■ RECORDS PROVIDED:
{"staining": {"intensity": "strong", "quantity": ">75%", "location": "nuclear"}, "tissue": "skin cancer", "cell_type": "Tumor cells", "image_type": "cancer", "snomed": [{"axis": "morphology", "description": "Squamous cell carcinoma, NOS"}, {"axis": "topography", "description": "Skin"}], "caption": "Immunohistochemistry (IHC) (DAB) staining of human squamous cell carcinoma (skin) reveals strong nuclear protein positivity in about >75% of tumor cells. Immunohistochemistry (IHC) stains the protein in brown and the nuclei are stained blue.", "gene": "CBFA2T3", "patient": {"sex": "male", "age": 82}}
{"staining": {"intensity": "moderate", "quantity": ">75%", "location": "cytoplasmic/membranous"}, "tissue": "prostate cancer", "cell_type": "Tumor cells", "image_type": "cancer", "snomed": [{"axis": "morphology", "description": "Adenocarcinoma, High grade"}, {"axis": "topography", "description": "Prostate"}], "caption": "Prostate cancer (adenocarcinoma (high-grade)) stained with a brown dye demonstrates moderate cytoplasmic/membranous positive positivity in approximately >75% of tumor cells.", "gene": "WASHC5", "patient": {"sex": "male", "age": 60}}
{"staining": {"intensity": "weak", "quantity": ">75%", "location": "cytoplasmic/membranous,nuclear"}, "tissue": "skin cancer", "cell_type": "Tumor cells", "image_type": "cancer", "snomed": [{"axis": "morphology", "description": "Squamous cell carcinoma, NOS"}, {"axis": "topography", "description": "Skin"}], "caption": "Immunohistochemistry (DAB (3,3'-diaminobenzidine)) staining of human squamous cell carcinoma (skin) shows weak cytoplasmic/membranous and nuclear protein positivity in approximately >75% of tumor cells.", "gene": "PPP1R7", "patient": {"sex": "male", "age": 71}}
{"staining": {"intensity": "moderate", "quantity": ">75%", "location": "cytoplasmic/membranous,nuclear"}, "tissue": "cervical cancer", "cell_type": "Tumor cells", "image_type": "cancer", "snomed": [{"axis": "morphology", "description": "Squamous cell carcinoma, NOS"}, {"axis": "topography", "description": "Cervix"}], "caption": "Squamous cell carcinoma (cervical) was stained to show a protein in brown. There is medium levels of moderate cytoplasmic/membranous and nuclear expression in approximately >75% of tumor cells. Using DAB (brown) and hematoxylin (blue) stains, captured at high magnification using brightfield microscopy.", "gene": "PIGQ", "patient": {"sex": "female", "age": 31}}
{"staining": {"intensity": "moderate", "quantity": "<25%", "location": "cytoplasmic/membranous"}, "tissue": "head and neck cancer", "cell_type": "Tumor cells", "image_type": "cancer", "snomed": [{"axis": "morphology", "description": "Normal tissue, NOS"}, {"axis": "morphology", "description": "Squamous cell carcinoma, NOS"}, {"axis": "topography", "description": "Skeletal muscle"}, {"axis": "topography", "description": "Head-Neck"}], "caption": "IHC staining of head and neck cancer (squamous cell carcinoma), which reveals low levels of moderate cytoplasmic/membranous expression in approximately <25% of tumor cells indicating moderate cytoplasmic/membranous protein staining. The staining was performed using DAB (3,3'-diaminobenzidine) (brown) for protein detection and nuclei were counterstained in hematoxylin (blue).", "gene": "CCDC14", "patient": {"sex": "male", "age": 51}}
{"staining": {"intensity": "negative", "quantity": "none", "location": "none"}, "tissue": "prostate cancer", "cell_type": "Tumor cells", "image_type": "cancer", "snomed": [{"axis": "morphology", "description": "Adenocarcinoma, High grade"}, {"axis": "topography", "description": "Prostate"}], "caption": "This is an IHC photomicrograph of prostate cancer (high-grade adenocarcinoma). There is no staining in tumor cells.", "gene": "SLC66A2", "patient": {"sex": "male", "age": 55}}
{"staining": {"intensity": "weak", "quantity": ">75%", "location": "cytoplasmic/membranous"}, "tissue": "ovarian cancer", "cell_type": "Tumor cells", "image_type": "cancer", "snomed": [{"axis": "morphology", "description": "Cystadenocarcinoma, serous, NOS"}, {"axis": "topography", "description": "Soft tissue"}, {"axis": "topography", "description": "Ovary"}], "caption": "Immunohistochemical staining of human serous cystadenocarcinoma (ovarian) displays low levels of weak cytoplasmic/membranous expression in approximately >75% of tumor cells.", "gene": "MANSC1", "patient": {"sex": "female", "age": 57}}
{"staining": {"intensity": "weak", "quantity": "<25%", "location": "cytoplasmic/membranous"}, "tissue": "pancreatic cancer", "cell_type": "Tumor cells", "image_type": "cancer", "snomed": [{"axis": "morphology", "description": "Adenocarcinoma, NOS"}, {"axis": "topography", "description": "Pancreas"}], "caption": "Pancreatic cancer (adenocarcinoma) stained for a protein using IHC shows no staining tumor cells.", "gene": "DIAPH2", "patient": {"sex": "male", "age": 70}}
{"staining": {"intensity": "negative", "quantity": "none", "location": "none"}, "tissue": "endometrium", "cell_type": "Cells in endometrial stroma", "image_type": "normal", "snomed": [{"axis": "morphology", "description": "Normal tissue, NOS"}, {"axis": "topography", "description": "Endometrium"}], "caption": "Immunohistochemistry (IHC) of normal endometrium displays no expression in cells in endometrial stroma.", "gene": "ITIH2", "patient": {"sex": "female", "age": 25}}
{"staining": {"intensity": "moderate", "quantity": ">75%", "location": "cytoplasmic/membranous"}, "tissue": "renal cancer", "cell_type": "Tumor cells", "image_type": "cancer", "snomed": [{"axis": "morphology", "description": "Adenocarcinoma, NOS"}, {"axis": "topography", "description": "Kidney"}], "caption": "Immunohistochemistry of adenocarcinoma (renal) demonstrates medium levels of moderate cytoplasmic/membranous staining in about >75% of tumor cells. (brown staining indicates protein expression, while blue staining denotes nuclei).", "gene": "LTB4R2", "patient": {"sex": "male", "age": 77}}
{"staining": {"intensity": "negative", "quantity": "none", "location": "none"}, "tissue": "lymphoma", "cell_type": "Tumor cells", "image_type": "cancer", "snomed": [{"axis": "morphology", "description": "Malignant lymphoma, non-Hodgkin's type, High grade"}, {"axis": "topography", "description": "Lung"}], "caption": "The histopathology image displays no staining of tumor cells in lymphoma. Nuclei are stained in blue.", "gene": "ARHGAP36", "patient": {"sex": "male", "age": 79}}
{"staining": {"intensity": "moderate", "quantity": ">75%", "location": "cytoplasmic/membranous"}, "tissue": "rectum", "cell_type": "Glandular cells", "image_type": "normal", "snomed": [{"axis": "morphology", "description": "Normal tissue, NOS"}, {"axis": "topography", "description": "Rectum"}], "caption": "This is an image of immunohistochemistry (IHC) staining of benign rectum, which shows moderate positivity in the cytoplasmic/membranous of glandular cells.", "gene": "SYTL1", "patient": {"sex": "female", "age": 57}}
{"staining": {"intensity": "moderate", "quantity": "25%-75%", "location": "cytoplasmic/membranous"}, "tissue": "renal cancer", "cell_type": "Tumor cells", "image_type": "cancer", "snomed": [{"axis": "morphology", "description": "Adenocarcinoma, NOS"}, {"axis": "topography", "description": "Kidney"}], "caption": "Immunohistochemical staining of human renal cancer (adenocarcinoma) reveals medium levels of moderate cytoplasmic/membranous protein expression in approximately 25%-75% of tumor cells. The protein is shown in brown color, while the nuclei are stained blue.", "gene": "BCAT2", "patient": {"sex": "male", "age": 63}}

■ TASK: This exercise requires an exact copy of all the records.

■ ANSWER SPACE:
{"staining": {"intensity": "strong", "quantity": ">75%", "location": "nuclear"}, "tissue": "skin cancer", "cell_type": "Tumor cells", "image_type": "cancer", "snomed": [{"axis": "morphology", "description": "Squamous cell carcinoma, NOS"}, {"axis": "topography", "description": "Skin"}], "caption": "Immunohistochemistry (IHC) (DAB) staining of human squamous cell carcinoma (skin) reveals strong nuclear protein positivity in about >75% of tumor cells. Immunohistochemistry (IHC) stains the protein in brown and the nuclei are stained blue.", "gene": "CBFA2T3", "patient": {"sex": "male", "age": 82}}
{"staining": {"intensity": "moderate", "quantity": ">75%", "location": "cytoplasmic/membranous"}, "tissue": "prostate cancer", "cell_type": "Tumor cells", "image_type": "cancer", "snomed": [{"axis": "morphology", "description": "Adenocarcinoma, High grade"}, {"axis": "topography", "description": "Prostate"}], "caption": "Prostate cancer (adenocarcinoma (high-grade)) stained with a brown dye demonstrates moderate cytoplasmic/membranous positive positivity in approximately >75% of tumor cells.", "gene": "WASHC5", "patient": {"sex": "male", "age": 60}}
{"staining": {"intensity": "weak", "quantity": ">75%", "location": "cytoplasmic/membranous,nuclear"}, "tissue": "skin cancer", "cell_type": "Tumor cells", "image_type": "cancer", "snomed": [{"axis": "morphology", "description": "Squamous cell carcinoma, NOS"}, {"axis": "topography", "description": "Skin"}], "caption": "Immunohistochemistry (DAB (3,3'-diaminobenzidine)) staining of human squamous cell carcinoma (skin) shows weak cytoplasmic/membranous and nuclear protein positivity in approximately >75% of tumor cells.", "gene": "PPP1R7", "patient": {"sex": "male", "age": 71}}
{"staining": {"intensity": "moderate", "quantity": ">75%", "location": "cytoplasmic/membranous,nuclear"}, "tissue": "cervical cancer", "cell_type": "Tumor cells", "image_type": "cancer", "snomed": [{"axis": "morphology", "description": "Squamous cell carcinoma, NOS"}, {"axis": "topography", "description": "Cervix"}], "caption": "Squamous cell carcinoma (cervical) was stained to show a protein in brown. There is medium levels of moderate cytoplasmic/membranous and nuclear expression in approximately >75% of tumor cells. Using DAB (brown) and hematoxylin (blue) stains, captured at high magnification using brightfield microscopy.", "gene": "PIGQ", "patient": {"sex": "female", "age": 31}}
{"staining": {"intensity": "moderate", "quantity": "<25%", "location": "cytoplasmic/membranous"}, "tissue": "head and neck cancer", "cell_type": "Tumor cells", "image_type": "cancer", "snomed": [{"axis": "morphology", "description": "Normal tissue, NOS"}, {"axis": "morphology", "description": "Squamous cell carcinoma, NOS"}, {"axis": "topography", "description": "Skeletal muscle"}, {"axis": "topography", "description": "Head-Neck"}], "caption": "IHC staining of head and neck cancer (squamous cell carcinoma), which reveals low levels of moderate cytoplasmic/membranous expression in approximately <25% of tumor cells indicating moderate cytoplasmic/membranous protein staining. The staining was performed using DAB (3,3'-diaminobenzidine) (brown) for protein detection and nuclei were counterstained in hematoxylin (blue).", "gene": "CCDC14", "patient": {"sex": "male", "age": 51}}
{"staining": {"intensity": "negative", "quantity": "none", "location": "none"}, "tissue": "prostate cancer", "cell_type": "Tumor cells", "image_type": "cancer", "snomed": [{"axis": "morphology", "description": "Adenocarcinoma, High grade"}, {"axis": "topography", "description": "Prostate"}], "caption": "This is an IHC photomicrograph of prostate cancer (high-grade adenocarcinoma). There is no staining in tumor cells.", "gene": "SLC66A2", "patient": {"sex": "male", "age": 55}}
{"staining": {"intensity": "weak", "quantity": ">75%", "location": "cytoplasmic/membranous"}, "tissue": "ovarian cancer", "cell_type": "Tumor cells", "image_type": "cancer", "snomed": [{"axis": "morphology", "description": "Cystadenocarcinoma, serous, NOS"}, {"axis": "topography", "description": "Soft tissue"}, {"axis": "topography", "description": "Ovary"}], "caption": "Immunohistochemical staining of human serous cystadenocarcinoma (ovarian) displays low levels of weak cytoplasmic/membranous expression in approximately >75% of tumor cells.", "gene": "MANSC1", "patient": {"sex": "female", "age": 57}}
{"staining": {"intensity": "weak", "quantity": "<25%", "location": "cytoplasmic/membranous"}, "tissue": "pancreatic cancer", "cell_type": "Tumor cells", "image_type": "cancer", "snomed": [{"axis": "morphology", "description": "Adenocarcinoma, NOS"}, {"axis": "topography", "description": "Pancreas"}], "caption": "Pancreatic cancer (adenocarcinoma) stained for a protein using IHC shows no staining tumor cells.", "gene": "DIAPH2", "patient": {"sex": "male", "age": 70}}
{"staining": {"intensity": "negative", "quantity": "none", "location": "none"}, "tissue": "endometrium", "cell_type": "Cells in endometrial stroma", "image_type": "normal", "snomed": [{"axis": "morphology", "description": "Normal tissue, NOS"}, {"axis": "topography", "description": "Endometrium"}], "caption": "Immunohistochemistry (IHC) of normal endometrium displays no expression in cells in endometrial stroma.", "gene": "ITIH2", "patient": {"sex": "female", "age": 25}}
{"staining": {"intensity": "moderate", "quantity": ">75%", "location": "cytoplasmic/membranous"}, "tissue": "renal cancer", "cell_type": "Tumor cells", "image_type": "cancer", "snomed": [{"axis": "morphology", "description": "Adenocarcinoma, NOS"}, {"axis": "topography", "description": "Kidney"}], "caption": "Immunohistochemistry of adenocarcinoma (renal) demonstrates medium levels of moderate cytoplasmic/membranous staining in about >75% of tumor cells. (brown staining indicates protein expression, while blue staining denotes nuclei).", "gene": "LTB4R2", "patient": {"sex": "male", "age": 77}}
{"staining": {"intensity": "negative", "quantity": "none", "location": "none"}, "tissue": "lymphoma", "cell_type": "Tumor cells", "image_type": "cancer", "snomed": [{"axis": "morphology", "description": "Malignant lymphoma, non-Hodgkin's type, High grade"}, {"axis": "topography", "description": "Lung"}], "caption": "The histopathology image displays no staining of tumor cells in lymphoma. Nuclei are stained in blue.", "gene": "ARHGAP36", "patient": {"sex": "male", "age": 79}}
{"staining": {"intensity": "moderate", "quantity": ">75%", "location": "cytoplasmic/membranous"}, "tissue": "rectum", "cell_type": "Glandular cells", "image_type": "normal", "snomed": [{"axis": "morphology", "description": "Normal tissue, NOS"}, {"axis": "topography", "description": "Rectum"}], "caption": "This is an image of immunohistochemistry (IHC) staining of benign rectum, which shows moderate positivity in the cytoplasmic/membranous of glandular cells.", "gene": "SYTL1", "patient": {"sex": "female", "age": 57}}
{"staining": {"intensity": "moderate", "quantity": "25%-75%", "location": "cytoplasmic/membranous"}, "tissue": "renal cancer", "cell_type": "Tumor cells", "image_type": "cancer", "snomed": [{"axis": "morphology", "description": "Adenocarcinoma, NOS"}, {"axis": "topography", "description": "Kidney"}], "caption": "Immunohistochemical staining of human renal cancer (adenocarcinoma) reveals medium levels of moderate cytoplasmic/membranous protein expression in approximately 25%-75% of tumor cells. The protein is shown in brown color, while the nuclei are stained blue.", "gene": "BCAT2", "patient": {"sex": "male", "age": 63}}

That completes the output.